Which is EXACTLY the point! As only one example of many, California's "Bullet Train to Nowhere" has already sucked up over 11 BILLION dollars since 2006, and NO part of the promised line is running.
This pretty normal. Projected initial running date is 2030. So of course nothing is running. You have to build the track first; that's how it works.
11 BILLION dollars
...is a drop in the bucket for a large transportation project. The big dig was over 20 billion just to widen a highway in one city that already had a highway. Even the initial segment of CAHSR is projected to connect 5 cities, over hundreds of milesl, all with greenfield development..
The short [editor's note: here "short" means "nearly 500 miles"] segment from Merced to Bakersfield will probably take a total north of 30 billion dollars to complete, with the full, voter-approved line from LA to Frisco totaling 100 billion or more
Correct. What was your point? When they spend billions of dollars to slightly widen a freeway for a few miles, and it accomplishes nothing but increase congestion, which they do constantly all over the country, or when Oregon spends billions on a single bridge, do you even find out about it?

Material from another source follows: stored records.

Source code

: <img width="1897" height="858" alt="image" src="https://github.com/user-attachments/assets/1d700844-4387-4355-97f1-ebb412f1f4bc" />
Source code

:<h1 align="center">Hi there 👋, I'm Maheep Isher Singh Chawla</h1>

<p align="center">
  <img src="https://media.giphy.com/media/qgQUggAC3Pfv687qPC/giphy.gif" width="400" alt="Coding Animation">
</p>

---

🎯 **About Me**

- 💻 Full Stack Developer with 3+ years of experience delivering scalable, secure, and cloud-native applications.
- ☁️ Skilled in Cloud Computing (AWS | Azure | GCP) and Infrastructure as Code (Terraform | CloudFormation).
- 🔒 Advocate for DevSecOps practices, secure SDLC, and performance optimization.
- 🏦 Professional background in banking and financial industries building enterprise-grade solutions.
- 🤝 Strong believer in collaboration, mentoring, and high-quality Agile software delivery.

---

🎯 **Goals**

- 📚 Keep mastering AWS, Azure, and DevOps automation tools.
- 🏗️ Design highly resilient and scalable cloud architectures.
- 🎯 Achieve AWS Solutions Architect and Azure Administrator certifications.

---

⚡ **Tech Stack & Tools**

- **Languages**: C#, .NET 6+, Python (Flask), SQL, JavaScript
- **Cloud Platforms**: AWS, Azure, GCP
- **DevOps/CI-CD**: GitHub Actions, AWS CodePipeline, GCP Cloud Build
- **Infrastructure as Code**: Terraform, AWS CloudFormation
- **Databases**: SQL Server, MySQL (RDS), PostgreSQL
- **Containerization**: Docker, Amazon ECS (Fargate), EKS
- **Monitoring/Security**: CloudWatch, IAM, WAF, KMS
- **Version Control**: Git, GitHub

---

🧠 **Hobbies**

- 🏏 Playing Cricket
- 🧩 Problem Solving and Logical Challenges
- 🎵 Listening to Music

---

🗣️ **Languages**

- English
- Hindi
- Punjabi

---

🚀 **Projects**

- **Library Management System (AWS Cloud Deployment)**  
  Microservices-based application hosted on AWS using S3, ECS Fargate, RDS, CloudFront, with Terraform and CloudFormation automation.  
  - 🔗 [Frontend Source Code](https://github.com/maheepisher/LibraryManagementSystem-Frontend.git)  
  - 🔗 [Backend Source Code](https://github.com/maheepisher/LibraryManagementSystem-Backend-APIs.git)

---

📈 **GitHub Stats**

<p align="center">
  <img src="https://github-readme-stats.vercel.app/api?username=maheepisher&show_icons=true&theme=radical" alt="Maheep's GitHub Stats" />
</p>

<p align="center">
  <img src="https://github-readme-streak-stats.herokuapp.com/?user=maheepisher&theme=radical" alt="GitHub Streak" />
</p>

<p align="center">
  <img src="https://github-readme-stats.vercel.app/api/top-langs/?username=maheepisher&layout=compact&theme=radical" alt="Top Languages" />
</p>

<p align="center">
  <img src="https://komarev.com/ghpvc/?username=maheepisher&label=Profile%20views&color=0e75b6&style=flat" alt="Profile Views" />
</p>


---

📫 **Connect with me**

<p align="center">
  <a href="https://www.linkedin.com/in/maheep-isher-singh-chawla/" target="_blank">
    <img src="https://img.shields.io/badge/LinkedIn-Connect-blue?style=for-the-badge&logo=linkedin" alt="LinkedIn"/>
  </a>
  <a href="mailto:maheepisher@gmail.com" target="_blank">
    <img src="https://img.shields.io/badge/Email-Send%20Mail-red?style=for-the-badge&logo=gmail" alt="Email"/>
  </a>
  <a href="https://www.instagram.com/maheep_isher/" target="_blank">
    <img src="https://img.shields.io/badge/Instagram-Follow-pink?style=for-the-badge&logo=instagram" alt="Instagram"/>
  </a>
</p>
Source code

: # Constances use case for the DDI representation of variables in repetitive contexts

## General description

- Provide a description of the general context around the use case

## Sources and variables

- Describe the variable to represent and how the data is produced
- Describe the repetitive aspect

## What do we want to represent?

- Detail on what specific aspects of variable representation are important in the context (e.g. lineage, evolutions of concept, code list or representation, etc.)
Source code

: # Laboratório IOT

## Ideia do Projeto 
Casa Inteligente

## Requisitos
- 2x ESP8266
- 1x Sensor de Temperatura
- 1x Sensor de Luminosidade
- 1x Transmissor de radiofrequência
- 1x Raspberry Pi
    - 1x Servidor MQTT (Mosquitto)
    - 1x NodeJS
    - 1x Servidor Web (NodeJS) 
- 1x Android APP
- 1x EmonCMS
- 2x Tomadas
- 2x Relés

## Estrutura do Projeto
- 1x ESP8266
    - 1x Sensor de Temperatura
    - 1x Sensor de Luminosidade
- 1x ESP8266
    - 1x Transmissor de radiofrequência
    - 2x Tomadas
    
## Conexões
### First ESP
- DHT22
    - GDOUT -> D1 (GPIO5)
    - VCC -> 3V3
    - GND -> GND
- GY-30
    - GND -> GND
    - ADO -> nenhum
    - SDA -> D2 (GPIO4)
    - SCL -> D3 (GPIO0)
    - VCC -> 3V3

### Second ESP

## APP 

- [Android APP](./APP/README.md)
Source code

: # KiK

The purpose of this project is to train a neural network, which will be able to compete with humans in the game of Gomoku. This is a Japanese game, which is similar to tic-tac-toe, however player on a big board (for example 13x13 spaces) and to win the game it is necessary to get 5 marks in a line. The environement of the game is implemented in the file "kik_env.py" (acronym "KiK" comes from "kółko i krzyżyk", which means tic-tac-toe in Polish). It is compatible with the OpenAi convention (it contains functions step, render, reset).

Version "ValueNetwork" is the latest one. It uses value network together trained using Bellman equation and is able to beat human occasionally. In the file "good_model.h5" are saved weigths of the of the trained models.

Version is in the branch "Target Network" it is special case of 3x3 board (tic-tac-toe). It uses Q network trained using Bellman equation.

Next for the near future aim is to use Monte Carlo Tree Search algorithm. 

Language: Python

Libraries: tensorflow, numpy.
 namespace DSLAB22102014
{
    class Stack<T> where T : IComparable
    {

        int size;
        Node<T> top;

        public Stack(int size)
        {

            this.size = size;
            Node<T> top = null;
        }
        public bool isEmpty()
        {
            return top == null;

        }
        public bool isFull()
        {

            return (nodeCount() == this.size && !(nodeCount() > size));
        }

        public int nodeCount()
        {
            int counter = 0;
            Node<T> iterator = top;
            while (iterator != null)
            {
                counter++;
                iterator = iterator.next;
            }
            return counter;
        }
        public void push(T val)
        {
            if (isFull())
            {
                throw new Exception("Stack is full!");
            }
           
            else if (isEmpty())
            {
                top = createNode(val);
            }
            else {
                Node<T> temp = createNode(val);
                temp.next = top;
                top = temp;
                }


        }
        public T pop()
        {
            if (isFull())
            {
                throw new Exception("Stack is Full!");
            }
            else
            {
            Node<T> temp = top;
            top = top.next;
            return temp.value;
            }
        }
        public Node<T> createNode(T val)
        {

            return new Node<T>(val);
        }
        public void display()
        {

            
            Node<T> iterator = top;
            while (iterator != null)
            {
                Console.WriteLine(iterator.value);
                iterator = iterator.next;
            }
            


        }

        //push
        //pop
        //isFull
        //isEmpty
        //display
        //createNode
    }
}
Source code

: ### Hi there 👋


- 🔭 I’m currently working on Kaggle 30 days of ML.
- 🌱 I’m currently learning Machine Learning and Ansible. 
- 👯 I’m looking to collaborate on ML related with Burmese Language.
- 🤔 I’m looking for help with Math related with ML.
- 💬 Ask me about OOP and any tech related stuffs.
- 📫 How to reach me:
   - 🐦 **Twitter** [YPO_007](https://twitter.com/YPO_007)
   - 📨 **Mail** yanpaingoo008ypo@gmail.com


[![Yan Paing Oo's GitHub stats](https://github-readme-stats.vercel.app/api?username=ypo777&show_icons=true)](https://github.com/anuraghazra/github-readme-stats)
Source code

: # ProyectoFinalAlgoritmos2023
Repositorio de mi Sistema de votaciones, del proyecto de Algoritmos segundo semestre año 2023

Probably not, because it's so normal it's not even newsworthy.
That money isn't literally being heaped on a bonfire or flushed down a toilet - oh no. IT'S ENDING UP IN SOMEONE'S POCKET. CERTAINLY MANY SOMEONES.
Isn't that better? Are you saying it's as scandal that they money isn't flushed down the toilet, but that it's spent on building things? Yes, that's how economies work; when you spend money, the money always ends up in somebody's pocket. In this case it's being used to build a train. You can track the progress if you are interested.
https://buildhsr.com/construction-updates/spring-2024/ . They recently got approval for the trainsets (custom Siemens units) and most grade-separation projects are roughed-in.
And that, my friends, is the entire point. Large public works projects - especially transportation - are a great way to convert public funds into private profits. And so long as the paperwork is in order, the people doing it are legally untouchable.
And here you are totally correct, but there's nothing special about the CAHSR system, except that it's probably worth doing, as opposed to most other transportation projects. The difference is that CAHSR is publicized. When Oregon spends 10 billion dollars to replace a single bridge, you don't even hear about it or care about it.